I tried to cheat, overloading devid as both payloaad and probe state. But if a
reprobe fails after old values were published, the old devid/base address can
remain visible. In practice those values describe static hardware (the hidden
PMC DID and PWRM base), so the stale payload itself is not the most concerning
part.

...

> }
>
> static int
> @@ -154,32 +158,28 @@ static int pmc_ssram_telemetry_pci_init(struct pci_dev *pcidev)
> * * 0 - Success
> * * -EAGAIN - Probe function has not finished yet. Try again.
> * * -EINVAL - Invalid pmc_idx
> - * * -ENODEV - PMC device is not available

The more important issue is the error semantics here.

With device_probed removed, devid == 0 becomes the only indication that PMC info
is not ready. That loses the old distinction between,

- probe has not completed yet: -EAGAIN
- probe completed/failed and no PMC info is available: -ENODEV

So if the SSRAM probe fails before devid is published and does not later reprobe
successfully, pmc_core keeps seeing -EAGAIN and can keep deferring indefinitely
instead of falling back to its own legacy init path.

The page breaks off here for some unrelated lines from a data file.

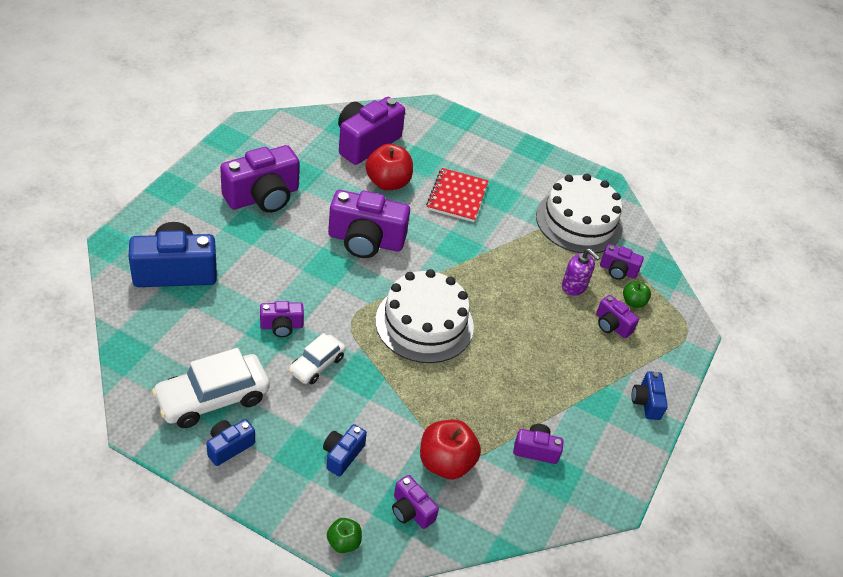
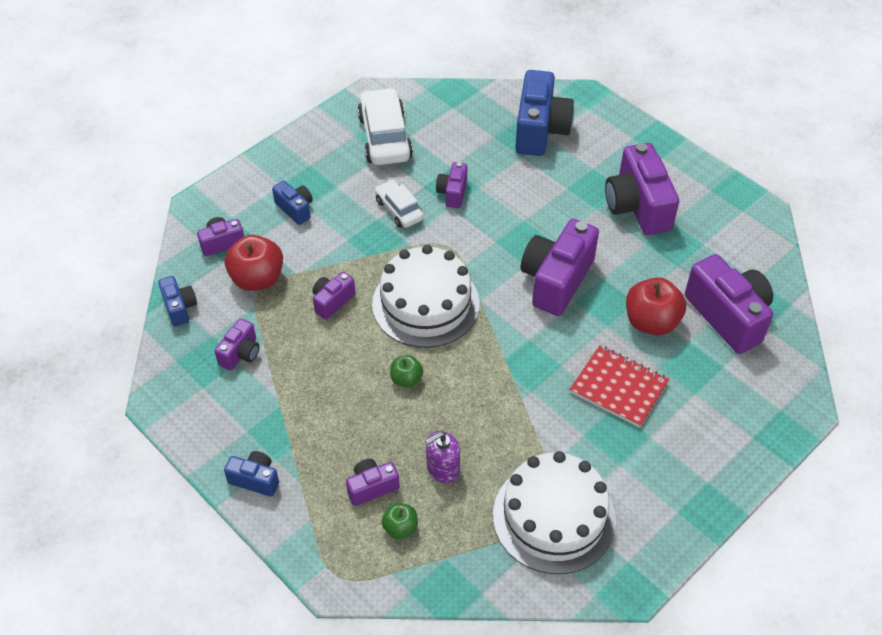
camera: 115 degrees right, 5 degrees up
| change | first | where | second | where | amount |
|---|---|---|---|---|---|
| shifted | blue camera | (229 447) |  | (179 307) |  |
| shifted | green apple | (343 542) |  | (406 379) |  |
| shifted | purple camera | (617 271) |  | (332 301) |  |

The fix is a bit more involved because the driver has to handle two models, the
legacy path where one PCI probe discovers all PMC indices, and the
newer Nova Lake direction where each probe instance owns a single PMC index.

I added explicit per-index state and kept the devid and base_addr values staged
until before the final return from probe. The state distinguishs between
in-progress, present, and unavailable without overloading devid.

David


> */
> int pmc_ssram_telemetry_get_pmc_info(unsigned int pmc_idx,
> struct pmc_ssram_telemetry *pmc_ssram_telemetry)
> {
> + if (pmc_idx >= MAX_NUM_PMC)
> + return -EINVAL;
> +
> /*
> * PMCs are discovered in probe function. If this function is called before
> - * probe function complete, the result would be invalid. Use device_probed
> - * variable to avoid this case. Return -EAGAIN to inform the consumer to call
> + * probe function complete, the result would be invalid. Use devid to avoid
> + * this case. Return -EAGAIN to inform the consumer to call
> * again later.
> */
> - if (!device_probed)
> + if (!pmc_ssram_telems[pmc_idx].devid)
> return -EAGAIN;
>
> + pmc_ssram_telemetry->devid = pmc_ssram_telems[pmc_idx].devid;
> /*
> * Memory barrier is used to ensure the correct read order between
> - * device_probed variable and PMC info.
> + * devid variable and base_addr.
> */
> smp_rmb();
> - if (pmc_idx >= MAX_NUM_PMC)
> - return -EINVAL;
> -
> - if (!pmc_ssram_telems[pmc_idx].devid)
> - return -ENODEV;
> -
> - pmc_ssram_telemetry->devid = pmc_ssram_telems[pmc_idx].devid;
> pmc_ssram_telemetry->base_addr = pmc_ssram_telems[pmc_idx].base_addr;
> return 0;
> }
> @@ -194,8 +194,7 @@ static int pmc_ssram_telemetry_probe(struct pci_dev *pcidev, const struct pci_de
> ssram_type = (const struct ssram_type *)id->driver_data;
> if (!ssram_type) {
> dev_dbg(&pcidev->dev, "missing driver data\n");
> - ret = -EINVAL;
> - goto probe_finish;
> + return -EINVAL;
> }
>
> method = ssram_type->method;
> @@ -203,7 +202,7 @@ static int pmc_ssram_telemetry_probe(struct pci_dev *pcidev, const struct pci_de
> ret = pcim_enable_device(pcidev);
> if (ret) {
> dev_dbg(&pcidev->dev, "failed to enable PMC SSRAM device\n");
> - goto probe_finish;
> + return ret;
> }
>
> if (method == RES_METHOD_PCI)
> @@ -211,13 +210,6 @@ static int pmc_ssram_telemetry_probe(struct pci_dev *pcidev, const struct pci_de
> else
> ret = -EINVAL;
>
> -probe_finish:
> - /*
> - * Memory barrier is used to ensure the correct write order between PMC info
> - * and device_probed variable.
> - */
> - smp_wmb();
> - device_probed = true;
> return ret;
> }
>
> --
> 2.43.0
>